The Orioles fell to fifth in the AL East in 1984, despite playing eight games over .500. After the Orioles began the 1985 season in first place with an 18-9 record, an 11-17 slump resulted in Altobelli's dismissal on June 13 and Weaver's return as manager which ended the latter's 2 1/2-year retirement. (Orioles' owner Edward Bennett Williams had never really respected Altobelli's intellect, referring to him as "cement head".)

Altobelli then returned to coaching, working with the Yankees again (1986–1987), serving next under Don Zimmer with the Chicago Cubs from 1988 to 1991, and filling in as interim manager for one game when Zimmer was fired in 1991, before being replaced in Chicago by Jim Essian.

===Return to Rochester===
Altobelli returned to Rochester in 1991 and took over as general manager of the Red Wings the following year, overseeing a staff that included Russ Brandon, Glenn Geffner, Joe Kehoskie, Josh Lewin, and Bob Socci. He served in this capacity for three years. Altobelli subsequently acted as special assistant to the club president until 1997. One year later, he began serving as the color commentator for Red Wings home-game broadcasts. He announced his retirement in early 2009, making it the first year he was out of organized baseball since 1950.

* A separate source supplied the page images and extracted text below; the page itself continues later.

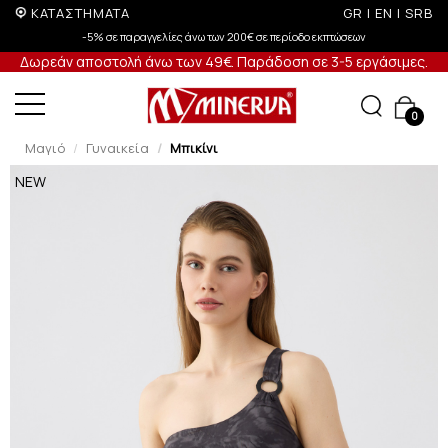
ΚΑΤΑΣΤΗΜΑΤΑ
GR
|
EN
|
SRB
-5% σε παραγγελίες άνω των 200€ σε περίοδο εκπτώσεων
Δωρεάν αποστολή άνω των 49€. Παράδοση σε 3-5 εργάσιμες.
0
Μαγιό
Γυναικεία
Μπικίνι
NEW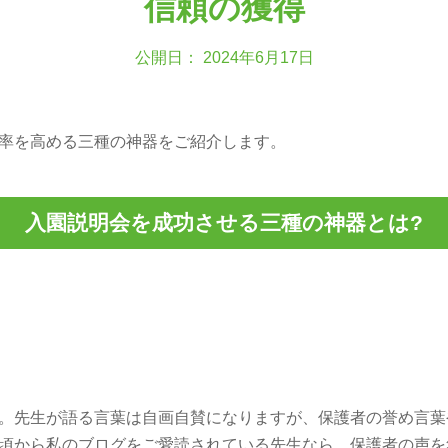
信頼の獲得
公開日： 2024年6月17日
率を高める三種の神器をご紹介します。
入園説明会を成功させる三種の神器とは?
す。先生が語る言葉は自画自賛になりますが、保護者の誉め言
日頃から私のブログをご愛読されている先生なら、保護者の声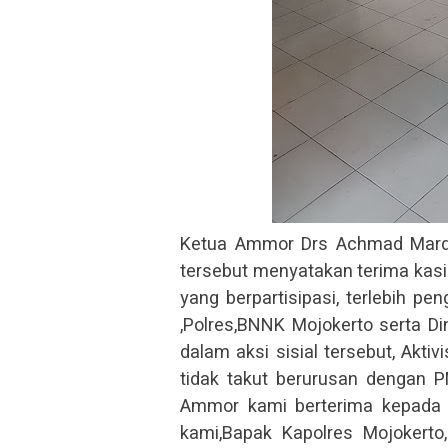
Ketua Ammor Drs Achmad Mard
tersebut menyatakan terima kas
yang berpartisipasi, terlebih p
,Polres,BNNK Mojokerto serta Di
dalam aksi sisial tersebut, Aktiv
tidak takut berurusan dengan 
Ammor kami berterima kepada
kami,Bapak Kapolres Mojokerto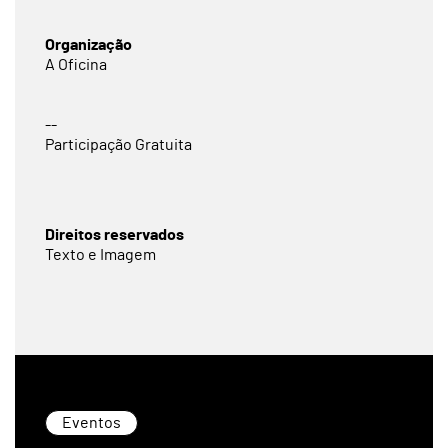
Organização
A Oficina
--
Participação Gratuita
Direitos reservados
Texto e Imagem
Eventos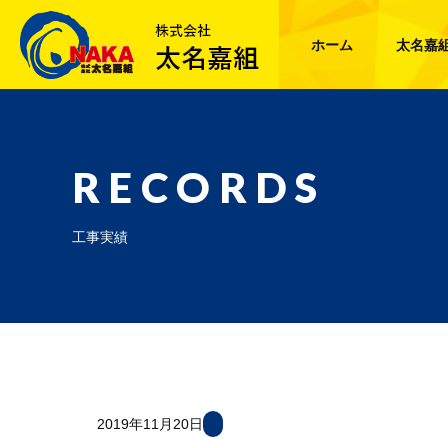
ホーム
太名嘉
RECORDS
工事実績
2019年11月20日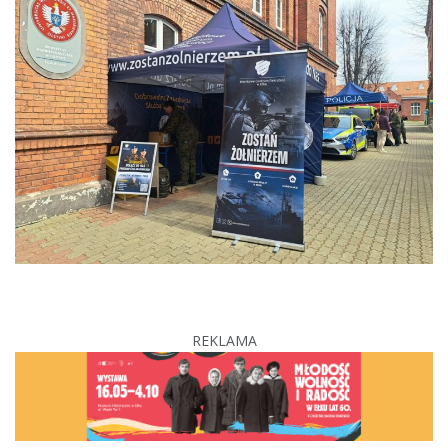
REKLAMA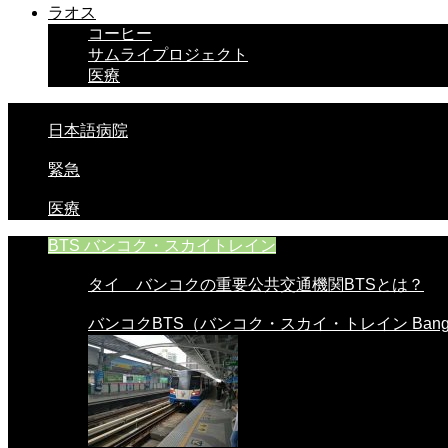
ラオス
コーヒー
サムライプロジェクト
医療
日本語病院
緊急
医療
BTS バンコク・スカイトレイン
タイ バンコクの重要公共交通機関BTSとは？
バンコクBTS（バンコク・スカイ・トレイン Bangko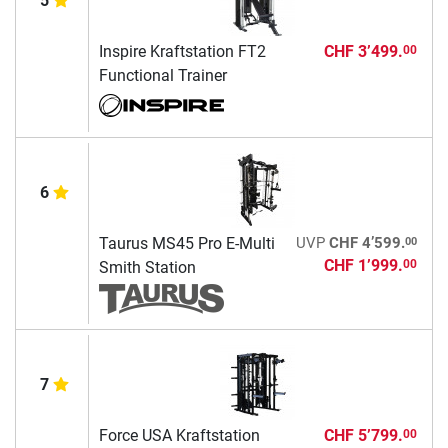
5
Inspire Kraftstation FT2
CHF 3’499.
00
Functional Trainer
6
00
Taurus MS45 Pro E-Multi
UVP
CHF 4’599.
CHF 1’999.
00
Smith Station
7
Force USA Kraftstation
CHF 5’799.
00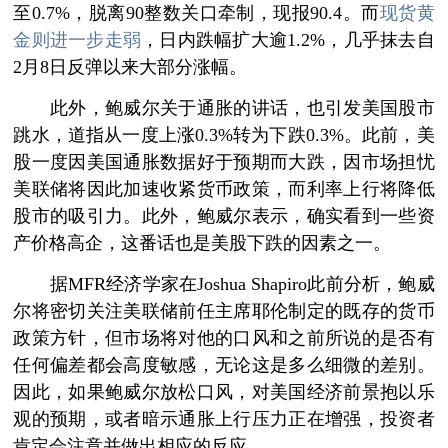
至0.7%，脱离90整数关口牵制，现报90.4。而
现货黄
金则进一步走弱
，日内跌幅扩大逾1.2%，几乎抹去自
2月8日反弹以来大部分涨幅。
此外，鲍威尔关于通胀的讲话，也引发美国股市
跳水，道指从一度上涨0.3%转为下跌0.3%。此前，美
股一度因美国通胀数据好于预期而大跌，因市场担忧
美联储将因此加速收紧货币政策，而利率上行将降低
股市的吸引力。此外，鲍威尔表示，确实看到一些资
产价格高企，这番话也是美股下跌的因素之一。
据MFR经济学家在Joshua Shapiro此前分析，鲍威
尔将密切关注美联储前任主席耶伦制定的既存的货币
政策方针，但市场将对他的口风和之前所说的是否有
任何偏差都会高度敏感，无论这是多么细微的差别。
因此，如果鲍威尔放松口风，对美国经济前景抱以乐
观的预期，或者暗示通胀上行压力正在增强，投资者
肯定会注意并做出相应的反应。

Altobelli was referred to as Rochester's "Mr. Baseball." His 26 was the first number retired by the team, he was an inaugural inductee into the Red Wings Hall of Fame, and in 2010 a statue of Altobelli was installed on the Frontier Field concourse, which included a plaque noting he is the only man to have been a player, coach, manager, and general manager of the team.

==Managerial record==

| Team | Year | Regular season |  |  |  |  | Postseason |  |  |  |
| Games | Won | Lost | Win % | Finish | Won | Lost | Win % | Result |
| SF | 1977 | 162 | 75 | 87 | .463 | 4th in NL West | – | – | – | – |
| SF | 1978 | 162 | 89 | 73 | .549 | 3rd in NL West | – | – | – | – |
| SF | 1979 | 140 | 61 | 79 | .436 | 4th in NL West | – | – | – | – |
| SF total |  | 464 | 225 | 239 | .485 |  | 0 | 0 | – |  |
| BAL | 1983 | 162 | 98 | 64 | .605 | 1st in AL East | 7 | 2 | .778 | Won World Series (PHI) |
| BAL | 1984 | 162 | 85 | 77 | .525 | 5th in AL East | – | – | – | – |
| BAL | 1985 | 55 | 29 | 26 | .527 | fired | – | – | – | – |
| BAL total |  | 379 | 212 | 167 | .559 |  | 7 | 2 | .778 |  |
| CHC | 1991 | 1 | 0 | 1 | .000 | interim | – | – | – | – |
| CHC total |  | 1 | 0 | 1 | .000 |  | 0 | 0 | – |  |
| Total |  | 844 | 437 | 407 | – |  | 7 | 2 | .778 |  |

==Personal life==
Altobelli resided in Rochester, New York. He married Patsy Ruth Wooten in 1952. Together they had six children: Mike, Mark, Jody, Jackie, Jerry, and Joe. They remained married for 51 years until her death in 2003.

Altobelli suffered a stroke in November 2017, and consequently resided at a rehabilitation center. He made his final public appearance two years later in August 2019, when Rich Dauer – who played under Altobelli in 1976 – was inducted into the Rochester Red Wings Hall of Fame. Altobelli died on March 3, 2021, at the age of 88.